> [What you are asked to do]
In the text on supervision and monitoring below, what does the default preRestart hook of the Actor class do?

> [Text under study]
++++++

The supervision.rst Akka example source code

.. _supervision:

Supervision and Monitoring

This chapter outlines the concept behind supervision, the primitives offered
and their semantics. For details on how that translates into real code, please
refer to the corresponding chapters for Scala and Java APIs.

.. _supervision-directives:

What Supervision Means

As described in :ref:`actor-systems` supervision describes a dependency
relationship between actors: the supervisor delegates tasks to subordinates and
therefore must respond to their failures.  When a subordinate detects a failure
(i.e. throws an exception), it suspends itself and all its subordinates and
sends a message to its supervisor, signaling failure.  Depending on the nature
of the work to be supervised and the nature of the failure, the supervisor has
a choice of the following four options:

#. Resume the subordinate, keeping its accumulated internal state
#. Restart the subordinate, clearing out its accumulated internal state
#. Stop the subordinate permanently
#. Escalate the failure, thereby failing itself

It is important to always view an actor as part of a supervision hierarchy,
which explains the existence of the fourth choice (as a supervisor also is
subordinate to another supervisor higher up) and has implications on the first
three: resuming an actor resumes all its subordinates, restarting an actor
entails restarting all its subordinates (but see below for more details),
similarly terminating an actor will also terminate all its subordinates. It
should be noted that the default behavior of the :meth:`preRestart` hook of the
:class:`Actor` class is to terminate all its children before restarting, but
this hook can be overridden; the recursive restart applies to all children left
after this hook has been executed.

++++++

> [Data extracts]
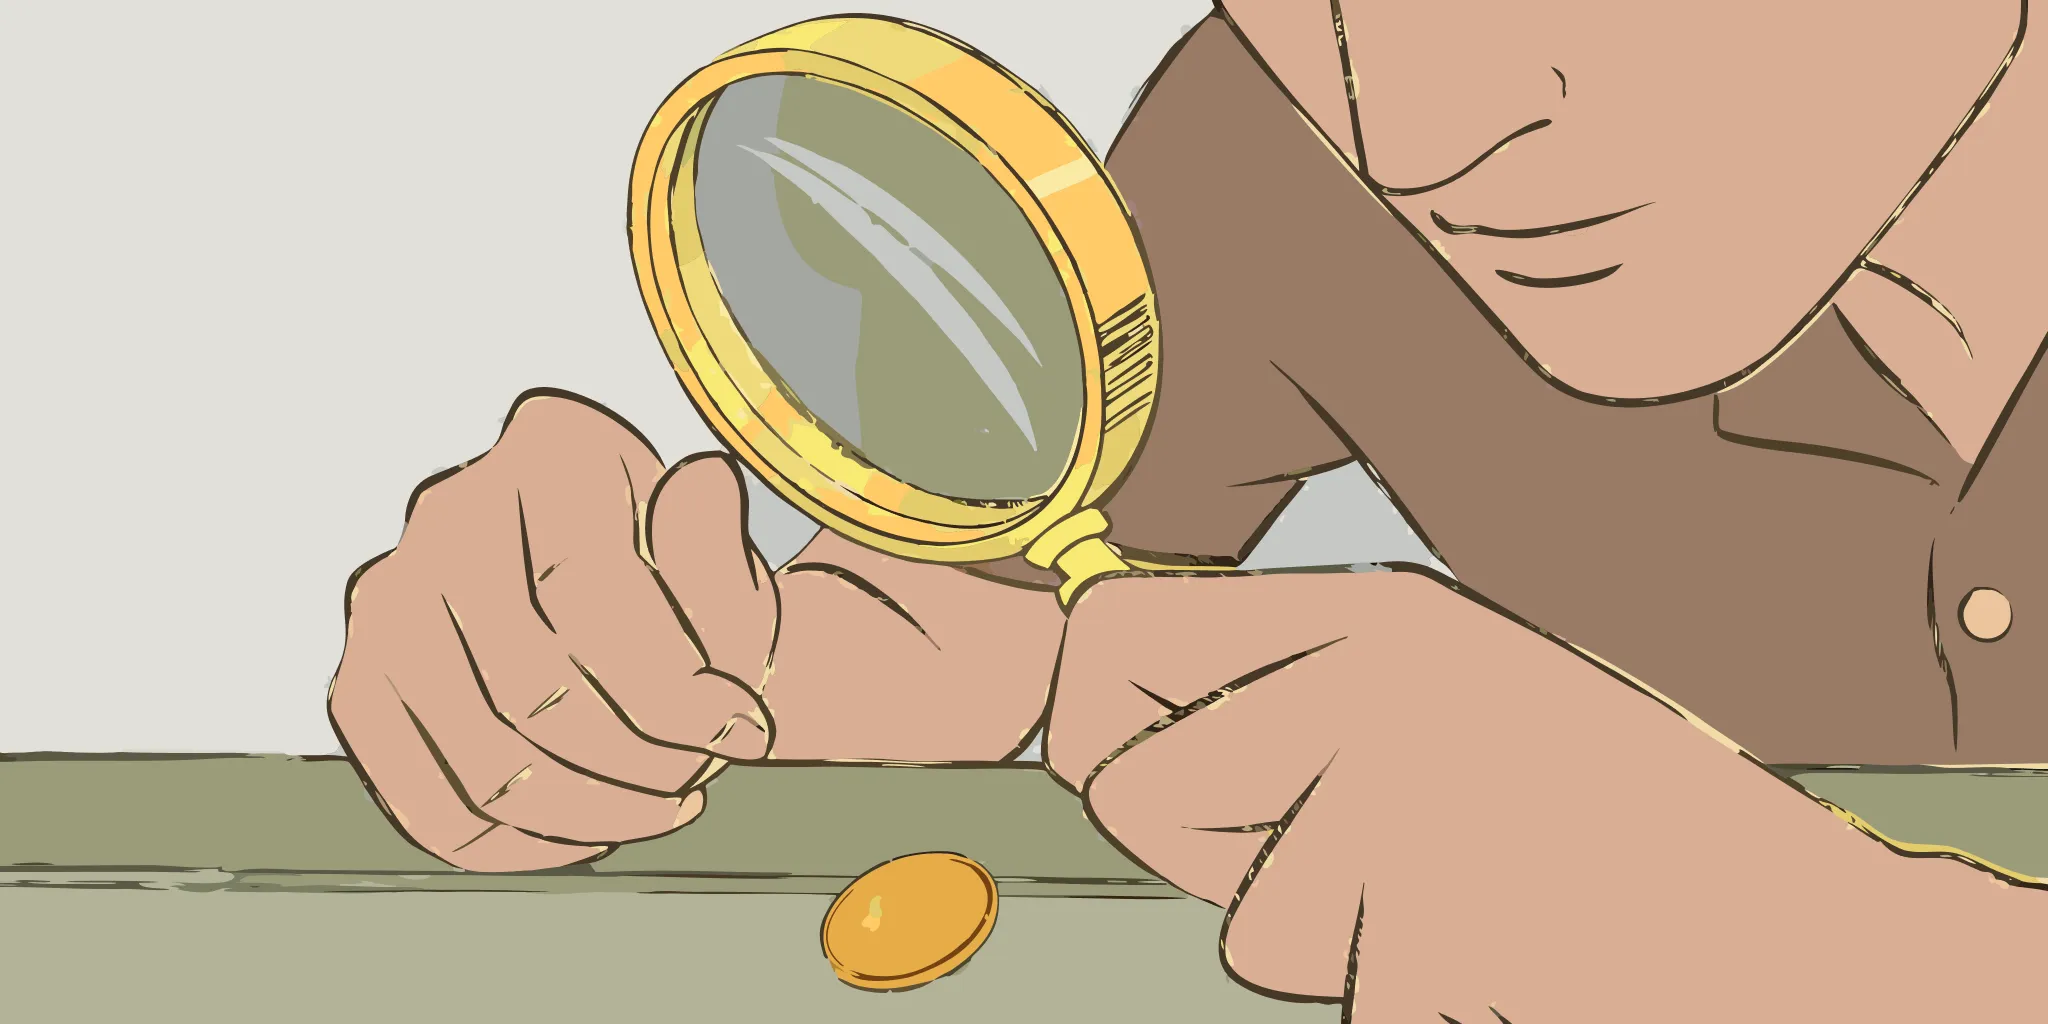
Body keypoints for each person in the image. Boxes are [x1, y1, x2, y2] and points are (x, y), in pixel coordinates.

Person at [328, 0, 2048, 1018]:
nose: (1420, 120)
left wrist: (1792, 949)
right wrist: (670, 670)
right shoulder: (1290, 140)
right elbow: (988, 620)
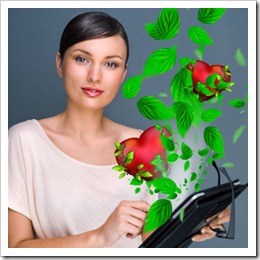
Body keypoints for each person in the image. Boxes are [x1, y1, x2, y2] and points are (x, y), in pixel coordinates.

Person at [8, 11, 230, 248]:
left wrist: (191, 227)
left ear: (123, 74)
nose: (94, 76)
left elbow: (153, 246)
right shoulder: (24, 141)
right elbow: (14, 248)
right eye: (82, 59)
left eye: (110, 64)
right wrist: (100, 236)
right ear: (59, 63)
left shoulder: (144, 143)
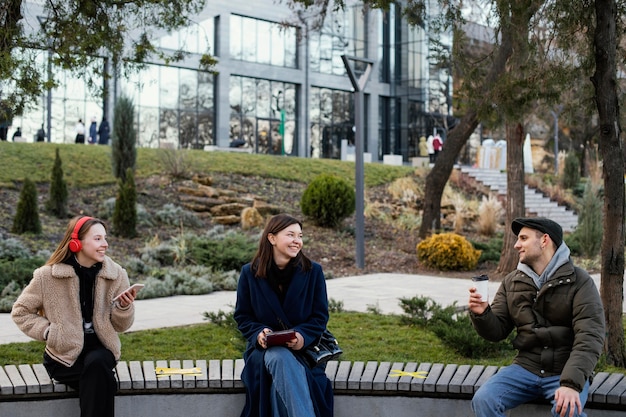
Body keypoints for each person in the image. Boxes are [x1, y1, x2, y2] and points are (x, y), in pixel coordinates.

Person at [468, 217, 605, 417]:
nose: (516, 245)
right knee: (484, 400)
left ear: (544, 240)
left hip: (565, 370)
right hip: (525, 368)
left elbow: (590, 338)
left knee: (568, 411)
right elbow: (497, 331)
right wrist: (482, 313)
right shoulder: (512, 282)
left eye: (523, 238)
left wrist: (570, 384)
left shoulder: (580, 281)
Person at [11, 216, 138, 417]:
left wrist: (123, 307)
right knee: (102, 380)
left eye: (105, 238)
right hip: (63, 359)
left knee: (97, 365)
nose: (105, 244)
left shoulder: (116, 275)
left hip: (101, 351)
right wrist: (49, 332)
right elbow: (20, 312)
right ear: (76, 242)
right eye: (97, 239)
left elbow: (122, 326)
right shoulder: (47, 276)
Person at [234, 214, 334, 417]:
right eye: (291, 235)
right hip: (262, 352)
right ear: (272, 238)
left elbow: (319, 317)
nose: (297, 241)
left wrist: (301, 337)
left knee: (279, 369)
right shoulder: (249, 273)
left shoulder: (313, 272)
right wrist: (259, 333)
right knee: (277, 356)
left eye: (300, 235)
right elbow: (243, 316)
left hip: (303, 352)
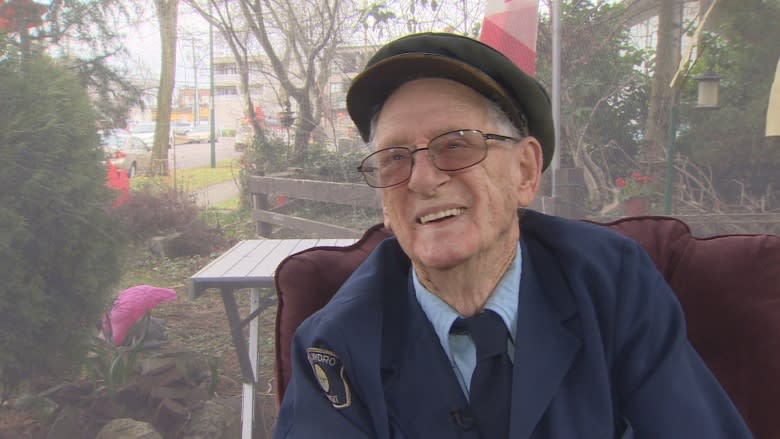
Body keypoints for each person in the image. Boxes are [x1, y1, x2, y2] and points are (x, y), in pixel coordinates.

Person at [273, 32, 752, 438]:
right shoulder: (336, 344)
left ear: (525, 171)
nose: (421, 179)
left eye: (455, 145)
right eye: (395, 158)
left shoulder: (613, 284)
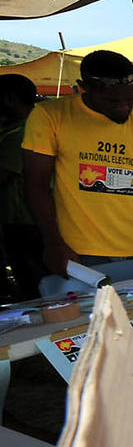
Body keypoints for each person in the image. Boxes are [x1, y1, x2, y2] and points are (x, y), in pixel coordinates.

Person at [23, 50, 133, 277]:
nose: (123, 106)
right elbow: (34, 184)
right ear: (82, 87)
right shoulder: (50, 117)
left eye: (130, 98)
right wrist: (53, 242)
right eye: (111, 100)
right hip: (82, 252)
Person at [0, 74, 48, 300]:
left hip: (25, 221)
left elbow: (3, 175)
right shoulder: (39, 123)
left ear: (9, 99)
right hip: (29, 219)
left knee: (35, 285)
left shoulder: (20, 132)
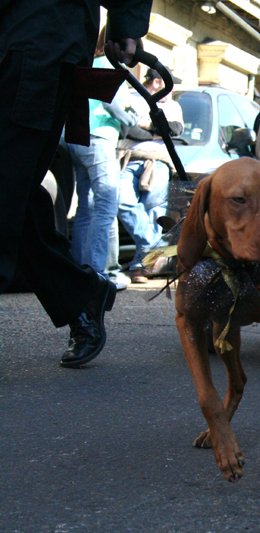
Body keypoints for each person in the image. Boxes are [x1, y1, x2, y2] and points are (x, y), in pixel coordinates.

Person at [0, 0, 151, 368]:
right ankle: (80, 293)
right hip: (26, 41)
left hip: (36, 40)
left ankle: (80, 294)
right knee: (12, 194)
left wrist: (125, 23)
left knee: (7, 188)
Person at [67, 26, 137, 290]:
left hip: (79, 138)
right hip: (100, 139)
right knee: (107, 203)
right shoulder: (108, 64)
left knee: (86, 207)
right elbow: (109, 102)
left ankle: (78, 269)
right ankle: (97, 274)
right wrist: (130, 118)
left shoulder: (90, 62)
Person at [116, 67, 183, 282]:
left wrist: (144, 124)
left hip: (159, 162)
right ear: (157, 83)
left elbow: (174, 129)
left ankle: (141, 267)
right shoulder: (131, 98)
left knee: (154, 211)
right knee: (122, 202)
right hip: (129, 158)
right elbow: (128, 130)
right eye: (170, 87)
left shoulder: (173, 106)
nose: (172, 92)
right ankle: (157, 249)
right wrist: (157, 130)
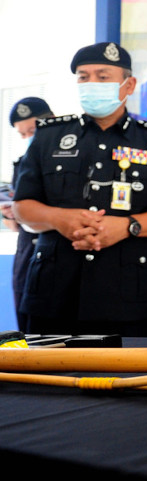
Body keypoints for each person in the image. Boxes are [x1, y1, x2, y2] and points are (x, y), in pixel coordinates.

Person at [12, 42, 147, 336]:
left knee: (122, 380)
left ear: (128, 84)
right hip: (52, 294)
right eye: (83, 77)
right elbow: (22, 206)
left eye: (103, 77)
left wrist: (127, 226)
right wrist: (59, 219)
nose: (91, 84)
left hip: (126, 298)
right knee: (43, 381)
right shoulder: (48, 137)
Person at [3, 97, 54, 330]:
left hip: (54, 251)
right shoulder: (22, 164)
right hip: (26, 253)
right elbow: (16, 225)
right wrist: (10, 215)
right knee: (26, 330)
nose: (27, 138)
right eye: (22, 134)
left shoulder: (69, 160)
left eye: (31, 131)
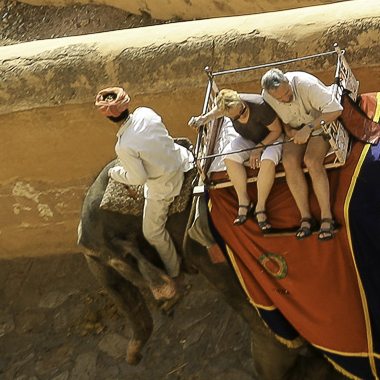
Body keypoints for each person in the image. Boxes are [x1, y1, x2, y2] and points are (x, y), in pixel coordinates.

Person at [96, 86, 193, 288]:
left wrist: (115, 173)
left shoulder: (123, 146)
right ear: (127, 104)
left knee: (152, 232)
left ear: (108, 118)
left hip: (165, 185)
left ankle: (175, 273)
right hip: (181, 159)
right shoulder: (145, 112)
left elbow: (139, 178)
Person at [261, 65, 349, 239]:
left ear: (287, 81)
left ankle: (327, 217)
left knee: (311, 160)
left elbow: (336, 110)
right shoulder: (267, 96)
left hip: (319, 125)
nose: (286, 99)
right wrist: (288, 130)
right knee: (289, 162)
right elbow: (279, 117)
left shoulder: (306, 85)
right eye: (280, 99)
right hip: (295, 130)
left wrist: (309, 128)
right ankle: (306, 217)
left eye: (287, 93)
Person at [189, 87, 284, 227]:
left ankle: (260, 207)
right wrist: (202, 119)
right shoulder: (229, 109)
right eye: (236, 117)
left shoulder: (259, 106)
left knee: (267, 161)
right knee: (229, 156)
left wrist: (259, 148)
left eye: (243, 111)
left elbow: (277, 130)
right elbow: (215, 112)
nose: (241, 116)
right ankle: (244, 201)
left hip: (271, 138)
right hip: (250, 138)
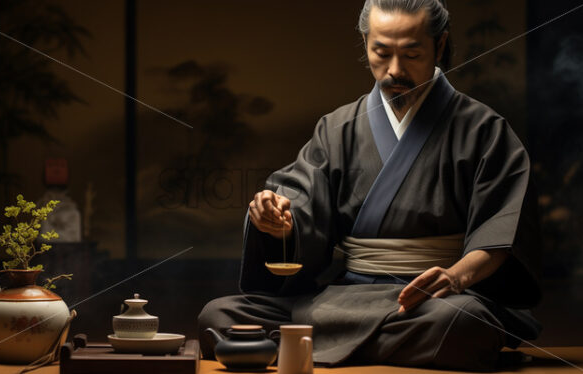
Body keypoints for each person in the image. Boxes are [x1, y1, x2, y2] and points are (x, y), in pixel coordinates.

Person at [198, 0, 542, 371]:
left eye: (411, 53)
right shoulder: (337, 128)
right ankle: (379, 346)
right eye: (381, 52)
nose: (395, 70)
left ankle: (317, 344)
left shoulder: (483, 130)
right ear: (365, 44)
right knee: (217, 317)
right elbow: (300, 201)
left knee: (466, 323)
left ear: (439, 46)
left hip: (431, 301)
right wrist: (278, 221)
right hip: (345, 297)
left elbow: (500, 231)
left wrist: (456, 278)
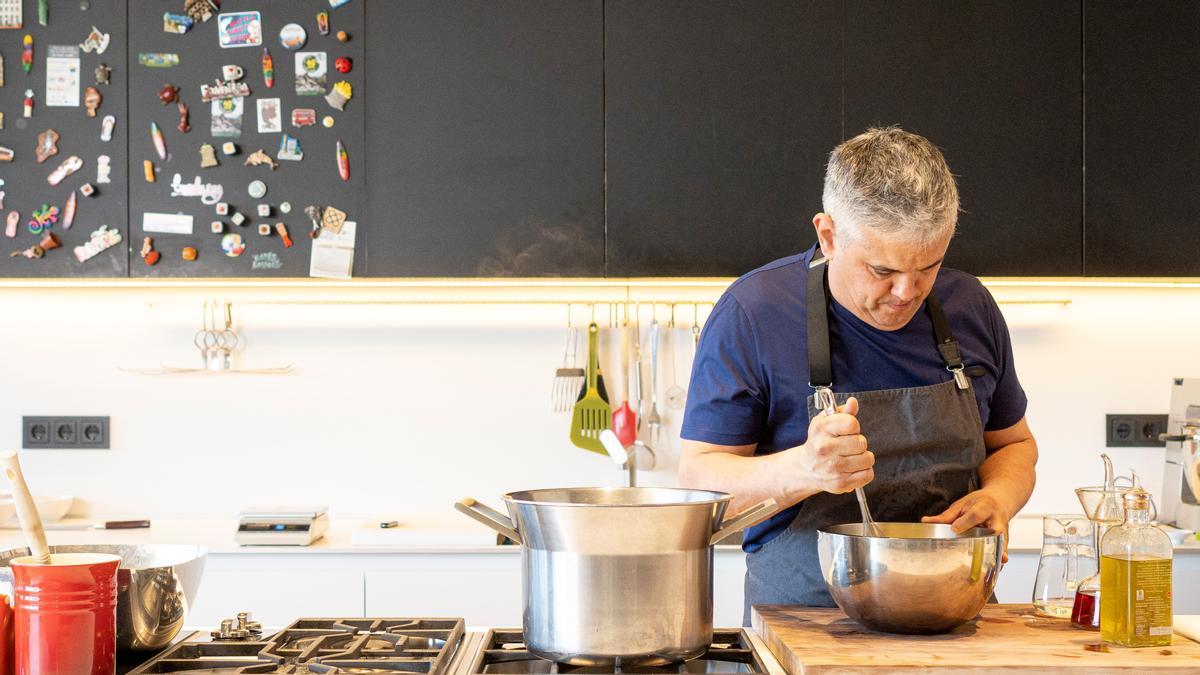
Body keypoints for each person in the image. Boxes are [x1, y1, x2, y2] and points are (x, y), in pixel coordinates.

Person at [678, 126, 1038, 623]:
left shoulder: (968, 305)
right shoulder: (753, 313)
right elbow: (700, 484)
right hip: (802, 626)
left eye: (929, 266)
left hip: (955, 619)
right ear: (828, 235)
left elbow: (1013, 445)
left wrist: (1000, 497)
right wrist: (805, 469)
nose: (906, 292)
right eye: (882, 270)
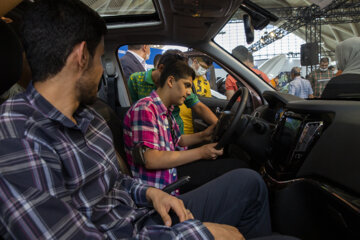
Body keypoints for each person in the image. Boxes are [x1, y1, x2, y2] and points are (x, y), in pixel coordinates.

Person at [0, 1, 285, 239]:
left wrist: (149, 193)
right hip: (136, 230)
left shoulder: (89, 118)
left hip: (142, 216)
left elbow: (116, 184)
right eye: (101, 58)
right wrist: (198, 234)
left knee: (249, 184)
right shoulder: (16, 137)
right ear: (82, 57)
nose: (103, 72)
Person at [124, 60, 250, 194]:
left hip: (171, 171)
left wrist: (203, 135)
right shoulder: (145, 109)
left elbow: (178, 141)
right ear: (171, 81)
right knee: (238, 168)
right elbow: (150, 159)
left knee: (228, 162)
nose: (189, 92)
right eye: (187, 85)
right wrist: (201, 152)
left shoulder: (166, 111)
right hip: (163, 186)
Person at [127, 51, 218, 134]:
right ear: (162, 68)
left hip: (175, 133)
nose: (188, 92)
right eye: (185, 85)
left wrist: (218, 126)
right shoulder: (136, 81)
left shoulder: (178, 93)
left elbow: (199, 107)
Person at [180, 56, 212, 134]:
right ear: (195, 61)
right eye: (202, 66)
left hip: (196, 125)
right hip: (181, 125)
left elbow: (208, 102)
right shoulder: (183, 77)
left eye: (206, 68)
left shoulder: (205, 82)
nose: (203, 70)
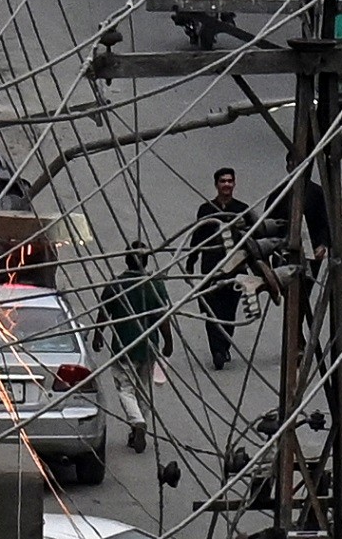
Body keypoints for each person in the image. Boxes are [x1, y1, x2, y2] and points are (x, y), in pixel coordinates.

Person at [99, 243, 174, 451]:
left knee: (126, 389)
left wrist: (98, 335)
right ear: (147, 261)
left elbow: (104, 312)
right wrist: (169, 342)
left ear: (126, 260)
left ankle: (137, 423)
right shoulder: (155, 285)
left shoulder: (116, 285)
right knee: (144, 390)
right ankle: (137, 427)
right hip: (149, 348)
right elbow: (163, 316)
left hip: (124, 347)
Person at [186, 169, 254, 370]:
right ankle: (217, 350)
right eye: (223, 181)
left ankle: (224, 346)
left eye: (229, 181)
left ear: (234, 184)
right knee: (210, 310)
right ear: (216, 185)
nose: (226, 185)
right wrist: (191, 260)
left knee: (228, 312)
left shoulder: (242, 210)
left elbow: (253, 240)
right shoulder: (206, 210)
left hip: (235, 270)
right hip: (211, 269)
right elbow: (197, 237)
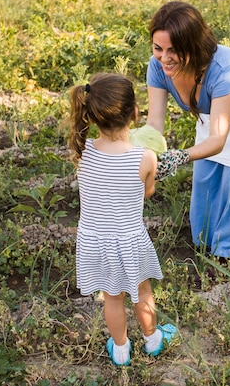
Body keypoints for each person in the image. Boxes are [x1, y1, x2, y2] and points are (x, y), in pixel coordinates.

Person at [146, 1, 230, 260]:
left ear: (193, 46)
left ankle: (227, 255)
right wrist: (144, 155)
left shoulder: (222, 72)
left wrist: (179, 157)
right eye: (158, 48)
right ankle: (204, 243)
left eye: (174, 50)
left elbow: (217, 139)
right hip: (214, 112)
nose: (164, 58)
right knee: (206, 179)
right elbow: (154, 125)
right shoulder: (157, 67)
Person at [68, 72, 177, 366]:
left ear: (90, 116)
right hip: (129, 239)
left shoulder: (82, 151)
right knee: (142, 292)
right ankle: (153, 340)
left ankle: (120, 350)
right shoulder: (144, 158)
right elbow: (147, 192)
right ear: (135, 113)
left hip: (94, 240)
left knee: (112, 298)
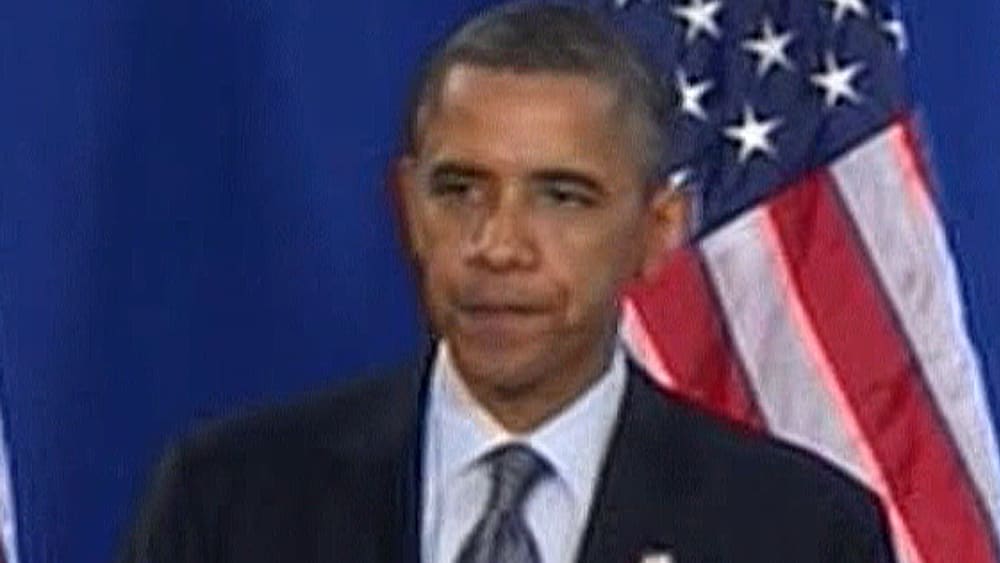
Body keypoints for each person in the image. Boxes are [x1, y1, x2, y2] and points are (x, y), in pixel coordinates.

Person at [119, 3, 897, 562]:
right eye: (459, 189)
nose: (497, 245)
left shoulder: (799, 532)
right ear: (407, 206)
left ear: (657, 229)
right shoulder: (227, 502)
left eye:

++++++

> [Exercise answer]
It terminates all the actor's children before restarting.